**文章の抜粋**
◇ ◇ ◇ ◇
櫻井 隆弘先生(日本消化器内視鏡学会認定 消化器内視鏡専門医)にインタビュー
医療の限界を知っているからこそ、早期発見・早期治療に努める
治療によって奇跡的に快方へ向かう方がいれば、力が及ばなかった方もいらっしゃいます。医師として、人として、限界を感じることもありました。もっと早いタイミングで受診していただいていれば助かったケースでは、「やはり医療の力で治療できる段階で、がんを見つけてあげることが大切だ」と強く感じました。
そういった経験があったからこそ、胃がん・大腸がん・食道がんを早期発見できるよう、1992年から現在まで内視鏡検査の提供に力を入れてきました。「日本消化器内視鏡学会認定 消化器内視鏡専門医」としての知識や技術、つながりなども生かして、今後も消化器がんの早期発見・早期治療に努めていきたいと考えています。
会社勤めをしていた時に当診療所へ通ってくれていた方が、お勤めを終えてからも足を運んでくださることも、ありがたく感じます。患者さまとの間に信頼関係が築けていると感じる機会は、医師を続けていて良かったと思う瞬間です。
◇ ◇ ◇ ◇
**用意された行**
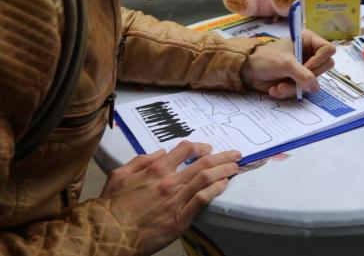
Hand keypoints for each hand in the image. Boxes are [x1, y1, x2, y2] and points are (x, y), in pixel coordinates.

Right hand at [101, 142, 239, 254]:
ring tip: (236, 167)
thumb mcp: (119, 175)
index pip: (184, 150)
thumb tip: (160, 152)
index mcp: (155, 169)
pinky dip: (216, 189)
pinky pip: (202, 199)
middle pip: (202, 163)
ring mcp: (176, 199)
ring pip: (206, 178)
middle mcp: (169, 181)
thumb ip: (141, 161)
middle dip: (222, 156)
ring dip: (224, 170)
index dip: (199, 147)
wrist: (109, 234)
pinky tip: (224, 184)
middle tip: (235, 154)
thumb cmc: (111, 207)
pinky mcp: (180, 218)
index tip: (208, 148)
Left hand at [241, 29, 335, 98]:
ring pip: (313, 83)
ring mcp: (305, 68)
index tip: (306, 66)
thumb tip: (315, 87)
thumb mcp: (285, 64)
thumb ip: (302, 74)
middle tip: (293, 76)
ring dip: (294, 87)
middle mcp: (310, 54)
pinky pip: (303, 90)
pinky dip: (288, 91)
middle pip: (325, 67)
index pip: (328, 50)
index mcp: (308, 40)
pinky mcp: (298, 81)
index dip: (320, 60)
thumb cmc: (265, 59)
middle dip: (307, 77)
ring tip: (279, 85)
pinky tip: (276, 88)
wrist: (248, 71)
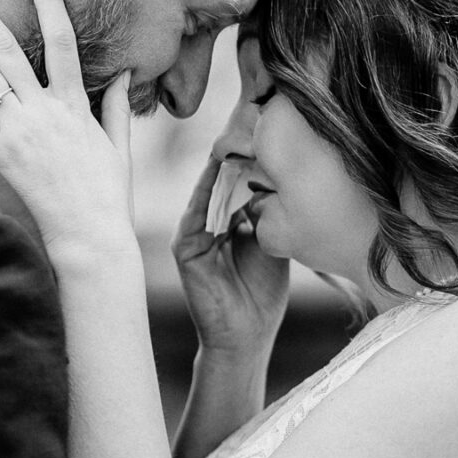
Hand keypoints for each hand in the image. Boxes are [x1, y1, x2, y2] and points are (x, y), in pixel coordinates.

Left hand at [0, 0, 135, 268]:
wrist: (88, 242)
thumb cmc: (106, 202)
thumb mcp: (119, 150)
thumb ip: (120, 108)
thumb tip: (127, 74)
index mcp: (76, 107)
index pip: (63, 41)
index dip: (48, 2)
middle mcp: (44, 112)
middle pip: (7, 46)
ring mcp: (18, 131)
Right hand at [173, 147, 289, 356]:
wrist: (248, 335)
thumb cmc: (262, 294)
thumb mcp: (273, 243)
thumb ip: (268, 213)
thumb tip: (273, 176)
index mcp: (227, 224)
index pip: (236, 184)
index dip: (249, 160)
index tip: (264, 132)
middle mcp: (208, 225)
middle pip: (220, 182)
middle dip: (234, 155)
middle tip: (249, 122)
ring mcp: (193, 235)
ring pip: (207, 192)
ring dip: (221, 166)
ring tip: (235, 136)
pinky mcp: (184, 248)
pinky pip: (195, 211)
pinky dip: (205, 189)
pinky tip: (218, 167)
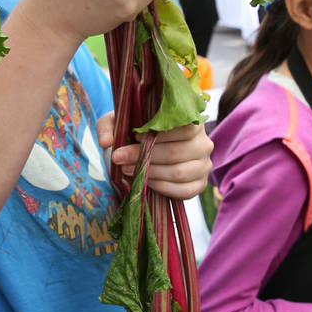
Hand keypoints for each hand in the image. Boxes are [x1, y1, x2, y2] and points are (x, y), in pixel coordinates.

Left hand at [96, 113, 212, 200]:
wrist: (151, 149)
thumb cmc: (138, 131)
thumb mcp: (122, 122)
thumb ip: (109, 126)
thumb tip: (106, 142)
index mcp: (192, 121)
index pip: (183, 127)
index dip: (158, 134)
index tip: (134, 137)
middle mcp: (204, 142)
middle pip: (177, 152)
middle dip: (145, 157)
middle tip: (120, 158)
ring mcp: (204, 165)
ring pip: (179, 172)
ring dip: (150, 173)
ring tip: (128, 170)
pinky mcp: (200, 184)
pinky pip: (184, 190)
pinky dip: (162, 188)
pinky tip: (145, 182)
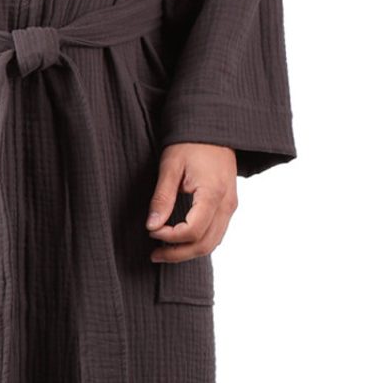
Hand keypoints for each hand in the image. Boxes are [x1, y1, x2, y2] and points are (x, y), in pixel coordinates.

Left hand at [145, 143, 236, 260]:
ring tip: (164, 250)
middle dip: (178, 254)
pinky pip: (216, 233)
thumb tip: (151, 226)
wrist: (214, 128)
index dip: (170, 237)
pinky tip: (180, 239)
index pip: (192, 231)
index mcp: (213, 193)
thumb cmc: (189, 143)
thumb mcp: (170, 166)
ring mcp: (231, 205)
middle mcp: (227, 204)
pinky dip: (198, 241)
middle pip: (205, 244)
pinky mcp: (229, 204)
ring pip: (213, 243)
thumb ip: (162, 198)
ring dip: (188, 251)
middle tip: (154, 254)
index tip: (151, 231)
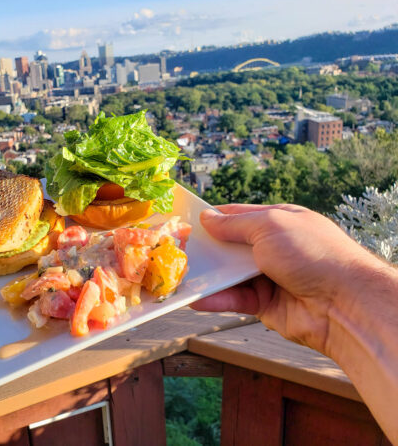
◇ ◇ ◇ ◇
**やること**
櫻井先生へのインタビュー記事の続きを、最後の文のあとから書いてください。

**答えを書く欄**
実際に検査を受けると、「この箇所はつらいので、こういう工夫をしよう」「ここを過ぎると苦痛が和らぐと声かけをしてあげよう」といった、配慮すべき点が分かるんです。そういったポイント踏まえた対応を、私を含めた医師と看護師の全員で心がけて、苦痛の少ない内視鏡検査ができるようにしています。
そのほかの工夫としては、たくさんの方に内視鏡検査を提供するために、内視鏡検査室を7室まで増やしたことです。当診療所の医師たちに加えて、東京慈恵会医科大学附属病院の教授の先生をはじめ、東京大学医学部附属病院、順天堂大学医学部附属順天堂医院など外部の消化器分野の医師の方にもご協力いただくことで、1日に多くの患者さまを診られる体制を整えています。
技術を持つ医師・スタッフと充実の設備で、リスクの見逃し0を目指す
強みは、内視鏡検査室を7室揃え、内視鏡検査に専門性を持つ医師が検査を行っている点です。何かあった場合には、すぐに連携先の病院へご紹介できる体制を整えており、がんを発見したら終わりという無責任なことはいたしません。
日本人は定期的に大腸検査を受ける習慣のない方が多く、大腸がんの発症率が高いといわれています。しかし、内視鏡検査で大腸ポリープを発見し切除すれば、がんのリスク軽減につながります。ご家族が大腸がんになったことがある方は若い時から、それ以外の方は40歳から大腸内視鏡検査を定期的に受けてもらいたいというのが、私の願うところです。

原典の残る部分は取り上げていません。